Troubleshooting: Missing file after vMotion attempt

I apologise in advance if this doesn't make much sense to you. It took me a while to unravel what was wrong and I still don't know why.
Update 5 was being applied to a 3.5 cluster and one of the hosts was being placed into maintenance mode. Most of the VMs were migrated to other hosts but one failed part way through and was powered off. At first I thought that one of the two hosts had a grumpy moment but the VM then refused to power on again and the following message was shown:

Ooops. I had a good rummage in the hostd.log file on the host that attempted to power on the VM and found the following messages:

[text][2010-01-27 12:33:09.101 ‘BaseLibs' 133225392 info] DISKLIB-VMFS : "/vmfs/volumes/4a081291-4fb12f12-bef0-001e0bcdc996/myvm/mydisk_1-000001-delta.vmdk" : open successful (21) size = 16106127360, hd = 0. Type 8
[2010-01-27 12:33:09.103 ‘BaseLibs' 133225392 info] DISKLIB-VMFS : "/vmfs/volumes/4a081291-4fb12f12-bef0-001e0bcdc996/myvm/mydisk_1-000001-delta.vmdk" : closed.
[2010-01-27 12:33:09.151 ‘BaseLibs' 133225392 info] SNAPSHOT: Unable to find all files for ‘/vmfs/volumes/4992b455-063c9aec-5e36-001e0bcdc996/mytemplate/mydisk_1.vmdk'
[2010-01-27 12:33:56.219 ‘vm:/vmfs/volumes/4a081291-4fb12f12-bef0-001e0bcdc996/myvm/myvm.vmx' 20868016 info] Question info: VMware ESX Server cannot find the virtual disk "/vmfs/volumes/4992b455-063c9aec-5e36-001e0bcdc996/mytemplate/mydisk_1.vmdk". Please verify the path is valid and try again.
Cannot open the disk ‘/vmfs/volumes/4a081291-4fb12f12-bef0-001e0bcdc996/myvm/mydisk_1-000001.vmdk' or one of the snapshot disks it depends on.
[2010-01-27 12:33:56.240 ‘ha-eventmgr' 20868016 info] Event 81 : Message on myvm on myhost.local in ha-datacenter: VMware ESX Server cannot find the virtual disk "/vmfs/volumes/4992b455-063c9aec-5e36-001e0bcdc996/mytemplate/mydisk_1.vmdk". Please verify the path is valid and try again.
Cannot open the disk ‘/vmfs/volumes/4a081291-4fb12f12-bef0-001e0bcdc996/myvm/mydisk_1-000001.vmdk' or one of the snapshot disks it depends on.[/text]

(I've sanitised this log file snippet so the names aren't accurate but they are consistent with the issue that I discovered.)
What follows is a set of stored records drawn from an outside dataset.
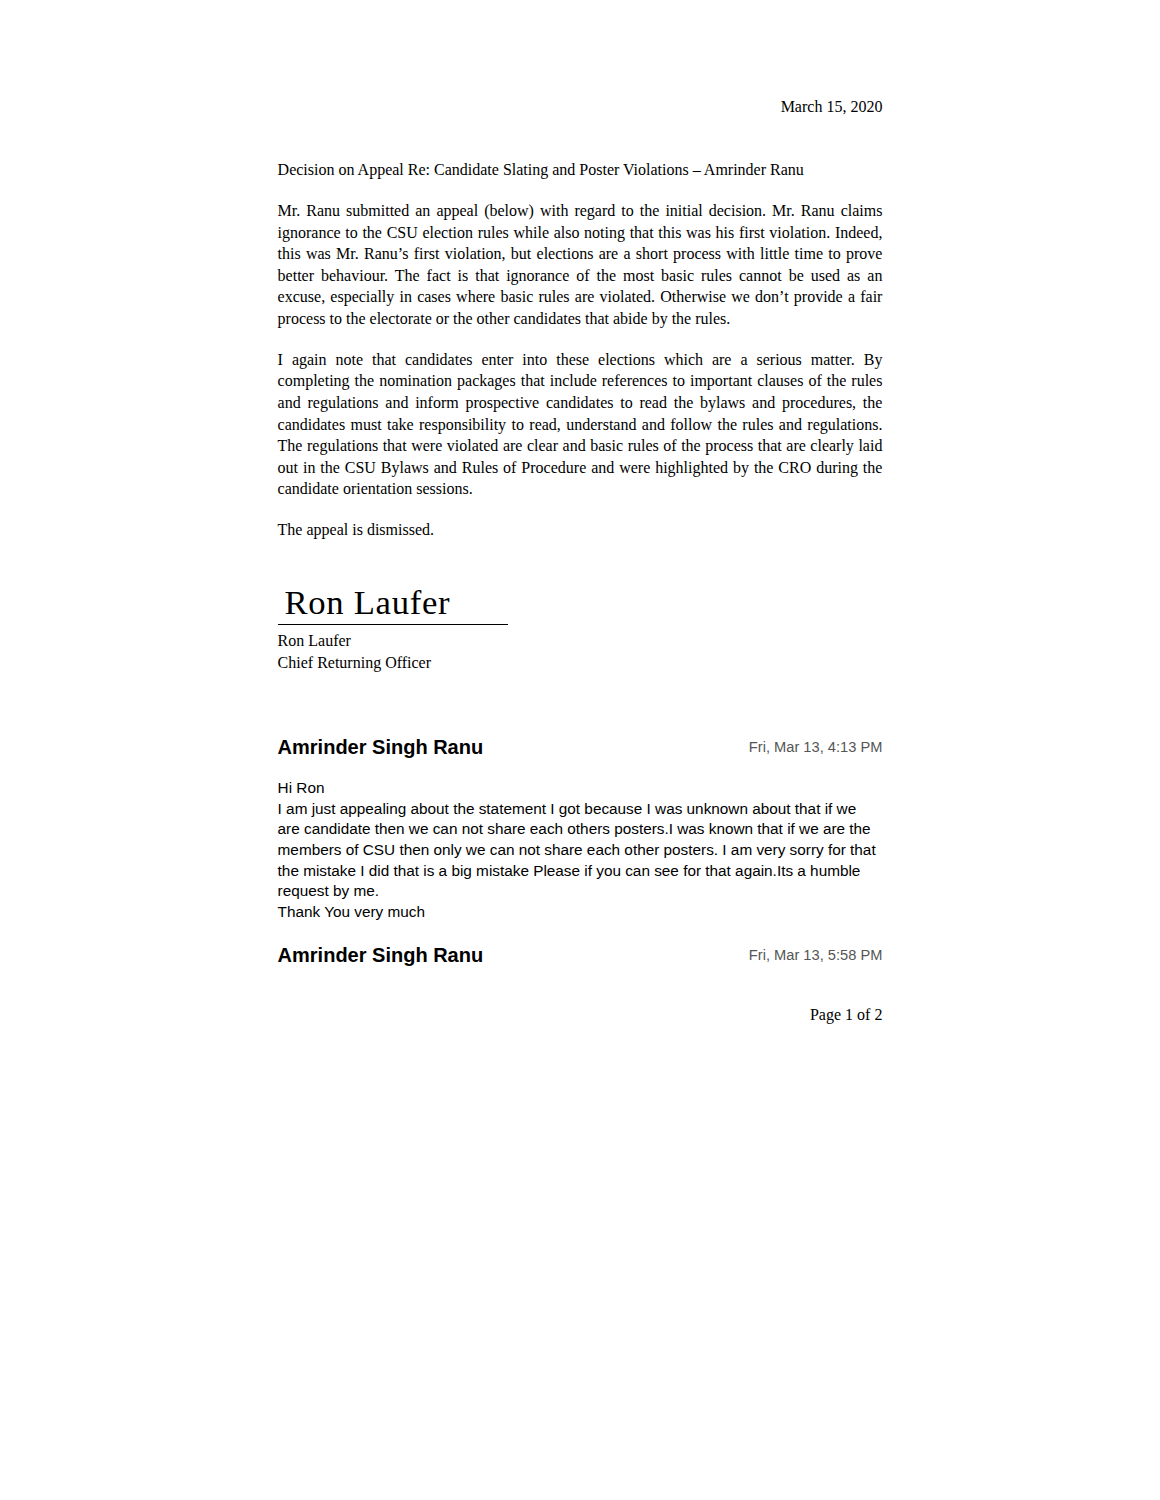March 15, 2020
Decision on Appeal Re: Candidate Slating and Poster Violations – Amrinder Ranu
Mr. Ranu submitted an appeal (below) with regard to the initial decision. Mr. Ranu claims ignorance to the CSU election rules while also noting that this was his first violation. Indeed, this was Mr. Ranu’s first violation, but elections are a short process with little time to prove better behaviour. The fact is that ignorance of the most basic rules cannot be used as an excuse, especially in cases where basic rules are violated. Otherwise we don’t provide a fair process to the electorate or the other candidates that abide by the rules.
I again note that candidates enter into these elections which are a serious matter. By completing the nomination packages that include references to important clauses of the rules and regulations and inform prospective candidates to read the bylaws and procedures, the candidates must take responsibility to read, understand and follow the rules and regulations. The regulations that were violated are clear and basic rules of the process that are clearly laid out in the CSU Bylaws and Rules of Procedure and were highlighted by the CRO during the candidate orientation sessions.
The appeal is dismissed.
Ron Laufer
Ron Laufer
Chief Returning Officer
Amrinder Singh Ranu
Fri, Mar 13, 4:13 PM
Hi Ron
I am just appealing about the statement I got because I was unknown about that if we are candidate then we can not share each others posters.I was known that if we are the members of CSU then only we can not share each other posters. I am very sorry for that the mistake I did that is a big mistake Please if you can see for that again.Its a humble request by me.
Thank You very much
Amrinder Singh Ranu
Fri, Mar 13, 5:58 PM
Page 1 of 2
Firstly the logfile shows a delta file. That means that the VM is running from a snapshot. This didn't show up beforehand and the Snapshot Manager did not show it. Most likely VCB (or the backup software using it) didn't clean up after itself. Browsing the datastore where the VM resides showed that the snapshot was nearly two weeks old.
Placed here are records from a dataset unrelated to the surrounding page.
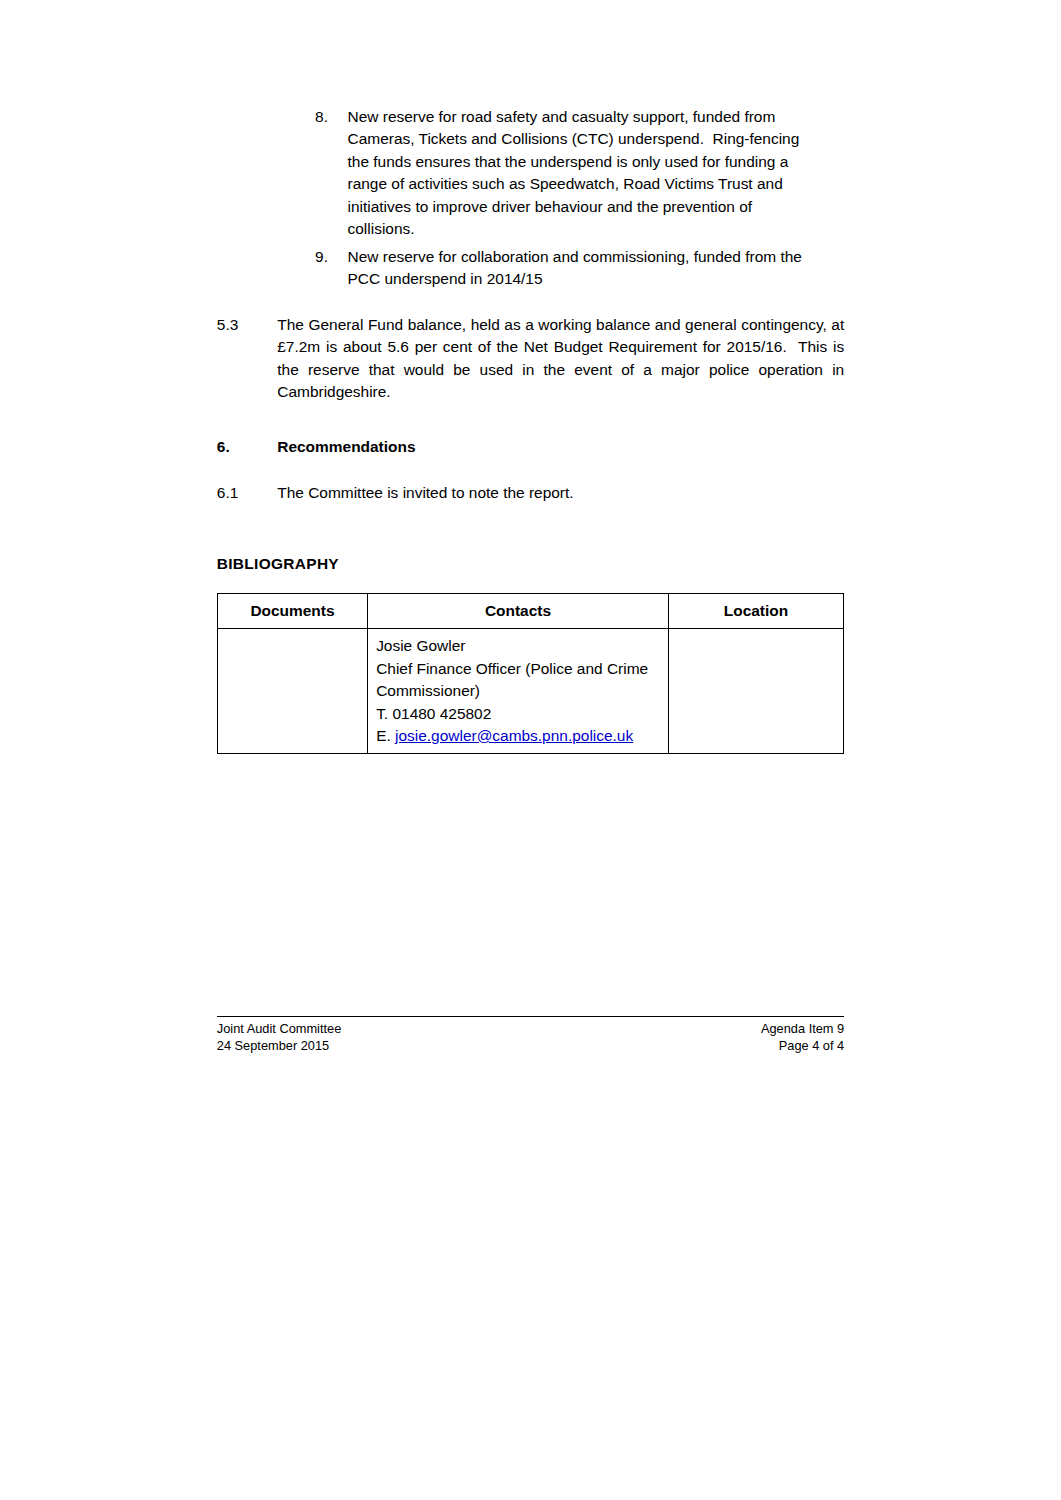8. New reserve for road safety and casualty support, funded from Cameras, Tickets and Collisions (CTC) underspend. Ring-fencing the funds ensures that the underspend is only used for funding a range of activities such as Speedwatch, Road Victims Trust and initiatives to improve driver behaviour and the prevention of collisions.
9. New reserve for collaboration and commissioning, funded from the PCC underspend in 2014/15
5.3
The General Fund balance, held as a working balance and general contingency, at £7.2m is about 5.6 per cent of the Net Budget Requirement for 2015/16. This is the reserve that would be used in the event of a major police operation in Cambridgeshire.
6. Recommendations
6.1
The Committee is invited to note the report.
BIBLIOGRAPHY
| Documents | Contacts | Location |
| --- | --- | --- |
| | Josie Gowler Chief Finance Officer (Police and Crime Commissioner) T. 01480 425802 E. josie.gowler@cambs.pnn.police.uk | |
Joint Audit Committee 24 September 2015
Agenda Item 9 Page 4 of 4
Secondly, you can see the issue in the third line onwards. It looks like the base disk file has gone missing. However reading more closely it looks like the base disk is on a different datastore and actually part of a different VM! For some reason, when this VM was deployed from a template it retained one of the template's disks as its own. Looking into that datastore I could see the mydisk_1-flat.vmdk file but there was no mydisk_1.vmdk file. (Just to explain, the former is the actual disk file. 15Gb in size and containing the VM's data. The latter file is a small text file and contains configuration data. I'll call it the disk descriptor file.) So, it was a missing disk descriptor file that was the issue. I did a quick google and didn't find anything immediately helpful so I ran through the following steps:

  1. Copied the mydisk_1-flat.vmdk file from the template VM's datastore to the broken VM's datastore.
  2. Knowing that the disk was supposed to be 15Gb in size, I created a quick VM with a single 15Gb disk and copied the disk descriptor file to the broken VM's datastore.
  3. Next I made a note of the parentCID from the mydisk_1-000001.vmdk disk descriptor file. This value (from the snapshot delta's disk descriptor file) is the ID of the parent disk.
  4. [text]# Disk DescriptorFile
    version=1
    CID=de54d5dd
    parentCID=1bb73626
    createType="vmfsSparse"
    parentFileNameHint="/vmfs/volumes/4992b455-063c9aec-5e36-001e0bcdc996/mytemplate/mydisk_1.vmdk"
    # Extent description
    RW 31457280 VMFSSPARSE "mydisk_1-000001-delta.vmdk"

    # The Disk Data Base
    #DDB

    ddb.toolsVersion = "7302"[/text]

  5. I also modified the file above to correct the parentFileNameHint value so that it referred to the local datastore and became:
  6. [text]parentFileNameHint="mydisk_1.vmdk"[/text]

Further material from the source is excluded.